### Recorded data
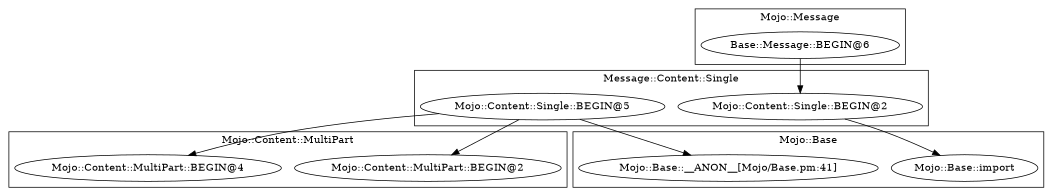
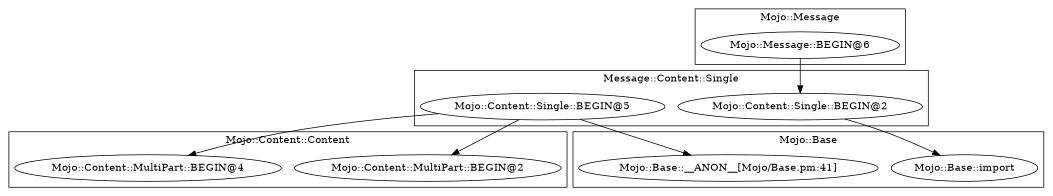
  digraph {
-   "Mojo::Message::BEGIN@6" [label="Base::Message::BEGIN@6"]
+   "Mojo::Message::BEGIN@6"
    "Mojo::Content::MultiPart::BEGIN@2"
    "Mojo::Content::MultiPart::BEGIN@4"
    "Mojo::Content::Single::BEGIN@5"
    "Mojo::Content::Single::BEGIN@2"
    "Mojo::Base::__ANON__[Mojo/Base.pm:41]"
    "Mojo::Base::import"
    subgraph cluster_1 {
      label="Mojo::Message"
      "Mojo::Message::BEGIN@6"
    }
    subgraph cluster_2 {
-     label="Mojo::Content::MultiPart"
+     label="Mojo::Content::Content"
      "Mojo::Content::MultiPart::BEGIN@2"
      "Mojo::Content::MultiPart::BEGIN@4"
    }
    subgraph cluster_3 {
      label="Message::Content::Single"
      "Mojo::Content::Single::BEGIN@5"
      "Mojo::Content::Single::BEGIN@2"
    }
    subgraph cluster_4 {
      label="Mojo::Base"
      "Mojo::Base::__ANON__[Mojo/Base.pm:41]"
      "Mojo::Base::import"
    }
    "Mojo::Message::BEGIN@6" -> "Mojo::Content::Single::BEGIN@2"
    "Mojo::Content::Single::BEGIN@5" -> "Mojo::Content::MultiPart::BEGIN@2"
    "Mojo::Content::Single::BEGIN@5" -> "Mojo::Content::MultiPart::BEGIN@4"
    "Mojo::Content::Single::BEGIN@5" -> "Mojo::Base::__ANON__[Mojo/Base.pm:41]"
    "Mojo::Content::Single::BEGIN@2" -> "Mojo::Base::import"
  }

### Exercise brief
Reproduce the source diff from the listing above with every "Mojo::Base::import" swapped for "Mojo::Base::setup" and nothing else altered. Omit the picture lines.

### Worked answer
  digraph {
-   "Mojo::Message::BEGIN@6" [label="Base::Message::BEGIN@6"]
+   "Mojo::Message::BEGIN@6"
    "Mojo::Content::MultiPart::BEGIN@2"
    "Mojo::Content::MultiPart::BEGIN@4"
    "Mojo::Content::Single::BEGIN@5"
    "Mojo::Content::Single::BEGIN@2"
    "Mojo::Base::__ANON__[Mojo/Base.pm:41]"
    "Mojo::Base::setup"
    subgraph cluster_1 {
      label="Mojo::Message"
      "Mojo::Message::BEGIN@6"
    }
    subgraph cluster_2 {
-     label="Mojo::Content::MultiPart"
+     label="Mojo::Content::Content"
      "Mojo::Content::MultiPart::BEGIN@2"
      "Mojo::Content::MultiPart::BEGIN@4"
    }
    subgraph cluster_3 {
      label="Message::Content::Single"
      "Mojo::Content::Single::BEGIN@5"
      "Mojo::Content::Single::BEGIN@2"
    }
    subgraph cluster_4 {
      label="Mojo::Base"
      "Mojo::Base::__ANON__[Mojo/Base.pm:41]"
      "Mojo::Base::setup"
    }
    "Mojo::Message::BEGIN@6" -> "Mojo::Content::Single::BEGIN@2"
    "Mojo::Content::Single::BEGIN@5" -> "Mojo::Content::MultiPart::BEGIN@2"
    "Mojo::Content::Single::BEGIN@5" -> "Mojo::Content::MultiPart::BEGIN@4"
    "Mojo::Content::Single::BEGIN@5" -> "Mojo::Base::__ANON__[Mojo/Base.pm:41]"
    "Mojo::Content::Single::BEGIN@2" -> "Mojo::Base::setup"
  }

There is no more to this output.